Text segment:
· · · · · · ·
In the modern era, it seems that populist energy in China is now, for the most part, directed in support of the state as the embodiment of the nation rather than against the existing power structure, particularly as a rising China comes increasingly into conflict with the existing international system. Recent outbreaks of populism in mainland China (not including Hong Kong) are decidedly directed against the perceived threat of foreign influence and encroachment upon national sovereignty. Examples include the smashing of iPhones and other US-imported products in the wake of the Hague ruling against Chinese territorial claims in the South China Sea as well as similar destruction of Japanese brand vehicles at the zenith of Sino-Japanese territorial disputes in the East China Sea. Though these movements were certainly orchestrated in part by central government propaganda, they at times became so inflamed that the authorities felt the need to step in to quell the flames a bit in order to restore public order.
Indeed, populism as directed against the state is often looked upon with disdain in China: one needs to look no further than the negative Chinese reaction to the localist movements in Hong Kong to see proof of this. Localism and localist sentiments as expressed in the election of two young localist politicians of the Youngspiration party to the Hong Kong Legislative Council this month and their subsequent attempts to change their oaths to reflect their pro-Hong Kong independence beliefs were so unpalatable to Beijing that it disbarred them after only ten days. Though perhaps hyperbole, Chinese president Xi Jinping’s statement that the Communist Party would be overthrown by the Chinese citizenry if they allowed Taiwan to openly declare independence runs in this same vein of hyper-nationalist sentiment, though whether this is verity or a reflection of the state’s belief that the population is overwhelmingly pro-establishment is highly debatable given state control over the Chinese media.
If the Chinese people do in fact see the state as the embodiment of the nation, however, this does not mean that their ire could not be directed against cases of rampant corruption amongst government officials. Since ascending to the presidency, Xi has undertaken a sweeping anti-corruption campaign that has targeted thousands of party officials, a campaign that is largely considered to be a successful attempt by Xi to rid the party of opposing factions and surround himself with loyalist. Many of these officials have been targeted primarily for petty corruption such as gift giving and nepotism that in the past may not have been considered corruption at all.
The difference between the situation in China and that of the United States, however, seems to lie in the extent to which the public perception turns against the culpability of those at the highest level of government in corruption and abuse of power. Though the Chinese public seems cognizant of the idea that the central government’s true aim in ostensibly weeding out corruption in the ranks of the Party is to consolidate Xi’s political power and rid the government of opposing factions, public outcry has for the most part not turned against the state. Indeed, the general consensus in China seems to be that although this action was undertaken primarily for political purposes and not truly to bring licentious public officials to justice, most of these officials were probably corrupt anyway and therefore deserving of reprimanding in the first place. In this sense, the Chinese public, though perhaps perturbed by some of the more brutal tactics of the campaign, appears to at least tacitly support the idea that the government is working for the collective social good by targeting corrupt officials.
Could Anti-Establishment Outrage Lead to a Chinese Trump?
COULD IT then be possible that China might bring forth its own Donald Trump to disrupt the established political order? And if so, from which direction would this person come?
· · · · · · ·
(Stored entries)
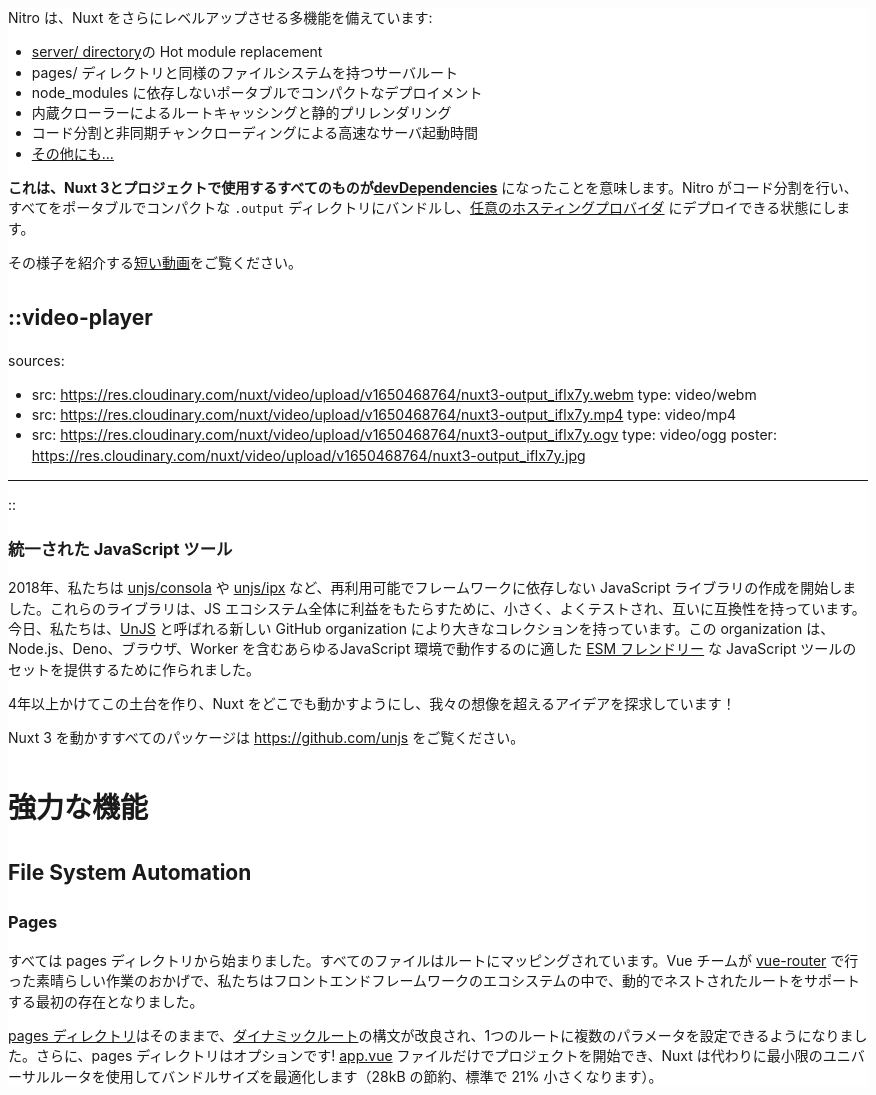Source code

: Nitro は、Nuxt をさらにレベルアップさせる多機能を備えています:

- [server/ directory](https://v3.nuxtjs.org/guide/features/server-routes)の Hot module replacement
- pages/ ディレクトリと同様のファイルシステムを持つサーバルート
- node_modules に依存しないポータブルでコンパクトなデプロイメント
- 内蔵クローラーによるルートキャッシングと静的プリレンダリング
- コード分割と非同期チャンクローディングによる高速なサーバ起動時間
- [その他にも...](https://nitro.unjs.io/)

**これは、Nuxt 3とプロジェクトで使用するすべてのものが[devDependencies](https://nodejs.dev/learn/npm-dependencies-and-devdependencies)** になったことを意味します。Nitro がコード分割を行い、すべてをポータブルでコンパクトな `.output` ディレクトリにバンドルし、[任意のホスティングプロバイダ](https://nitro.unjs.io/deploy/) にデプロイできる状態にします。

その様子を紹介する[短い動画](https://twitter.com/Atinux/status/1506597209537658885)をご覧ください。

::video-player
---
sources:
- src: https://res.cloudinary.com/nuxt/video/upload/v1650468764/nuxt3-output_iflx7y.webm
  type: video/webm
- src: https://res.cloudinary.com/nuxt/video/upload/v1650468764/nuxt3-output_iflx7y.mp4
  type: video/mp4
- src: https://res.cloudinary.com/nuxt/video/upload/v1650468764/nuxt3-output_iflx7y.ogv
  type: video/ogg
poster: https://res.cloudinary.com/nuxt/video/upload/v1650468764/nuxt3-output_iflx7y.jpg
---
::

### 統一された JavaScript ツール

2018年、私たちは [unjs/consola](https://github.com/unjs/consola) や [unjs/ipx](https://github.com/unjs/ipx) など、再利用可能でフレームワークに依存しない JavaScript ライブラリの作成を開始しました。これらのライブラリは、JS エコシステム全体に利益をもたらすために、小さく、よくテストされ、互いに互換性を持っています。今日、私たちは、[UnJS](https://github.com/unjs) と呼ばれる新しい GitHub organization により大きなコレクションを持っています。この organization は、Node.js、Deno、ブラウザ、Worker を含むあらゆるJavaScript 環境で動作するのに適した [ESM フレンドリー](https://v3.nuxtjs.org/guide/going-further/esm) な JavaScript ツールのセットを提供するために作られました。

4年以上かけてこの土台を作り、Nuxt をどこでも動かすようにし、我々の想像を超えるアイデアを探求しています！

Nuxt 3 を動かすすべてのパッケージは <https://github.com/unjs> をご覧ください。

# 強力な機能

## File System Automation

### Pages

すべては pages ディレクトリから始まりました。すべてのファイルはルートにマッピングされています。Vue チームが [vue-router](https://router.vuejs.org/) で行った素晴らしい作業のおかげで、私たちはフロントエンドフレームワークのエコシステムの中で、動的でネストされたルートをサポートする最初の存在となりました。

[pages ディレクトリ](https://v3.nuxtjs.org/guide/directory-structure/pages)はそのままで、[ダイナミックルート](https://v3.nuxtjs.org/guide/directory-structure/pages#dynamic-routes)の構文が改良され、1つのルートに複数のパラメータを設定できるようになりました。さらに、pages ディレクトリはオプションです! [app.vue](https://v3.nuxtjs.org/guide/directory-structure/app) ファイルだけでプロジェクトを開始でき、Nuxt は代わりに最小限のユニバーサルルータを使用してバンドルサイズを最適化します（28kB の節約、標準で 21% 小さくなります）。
· · · · · · ·
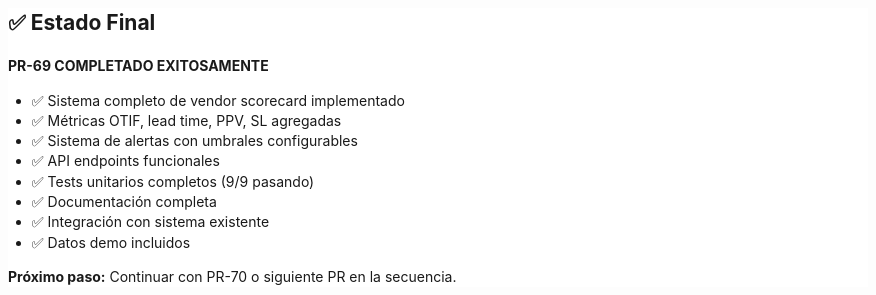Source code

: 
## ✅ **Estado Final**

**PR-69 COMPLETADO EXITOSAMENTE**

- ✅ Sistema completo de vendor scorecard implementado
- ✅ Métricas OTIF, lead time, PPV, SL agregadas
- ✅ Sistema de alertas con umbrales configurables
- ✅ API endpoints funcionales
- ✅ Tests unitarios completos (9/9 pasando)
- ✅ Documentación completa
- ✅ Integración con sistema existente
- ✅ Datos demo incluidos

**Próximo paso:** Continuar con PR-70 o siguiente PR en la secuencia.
· · · · · · ·
Directions for this task:
Resume the passage on populism in China from the point where it stops. The items were taken from a separate source.

Answer to this exercise:
One of the precipitating factors of the Trump ascent in the United States was white nationalism, and the degree to which the majority race felt threatened by members of minority races. China being a much more ethnically homogenous society than the United States, issues of racial tension do not routinely receive the same level of controversial treatment. Indeed, the Chinese state already utilizes many of the same strategies that Donald Trump touted in his campaign in regards to issues of race, religion, and national security. Towards the stated purpose of safeguarding national security, the Chinese government already undertakes brutal repression campaigns in the the minority-populated regions of Tibet and predominantly Muslim-inhabited Xinjiang. Additionally, through its utilization of the household registration system, the government retains ostensible control over the migration of all its citizens, including minority groups, and despite the fact that hundreds of thousands of these people migrate to the city anyway, they are often denied basic services upon their arrival.
Aside from issues of racial tensions, economic issues (particularly that of healthcare affordability) played heavily into the election of Donald Trump as the American middle-class expressed frustration at what they perceived as slow economic growth and an unduly high tax burden (Joan Williams provides an excellent analysis on the economic ennui that drove working-class Americans to the polls for Trump). To the extent that China has enjoyed unprecedented economic growth over the last several decades, with the majority of the population having seen living standards dramatically rise rather than fall, widespread economic outrage hasn’t yet reached enough of a critical mass to become a tipping point in the political arena. However, recent years have proven that foundational cracks do in fact exist in the Chinese economy, limited not only to a stock market that has recently faced bouts of sudden free fall as well as a looming housing crisis, but also the double threats of a catastrophic environmental health crisis and an aging population on the horizon.
All of this is not to say that Chinese public sentiment is a monolith or that there is unequivocal support for the government throughout the population. The uprising of the citizens in Wukan village against unlawful land grabs by local officials shows the hints of grassroots democracy budding in small communities, where low-level officials are democratically elected. However, even those demonstrating in Wukan were careful to couch their language in patriotism and support of the national government while demanding local government reform and an end to corruption. Furthermore, given that not only do these expressions of public sentiment not have a legitimized outlet through which they can be freely expressed, but also the fact that information accessible to the public is tightly-controlled in China, it is not that anti-establishment populism is completely non-existent, but rather that smatterings of public outrage directed at the state are quickly snuffed out before they can coalesce into a widespread political movement.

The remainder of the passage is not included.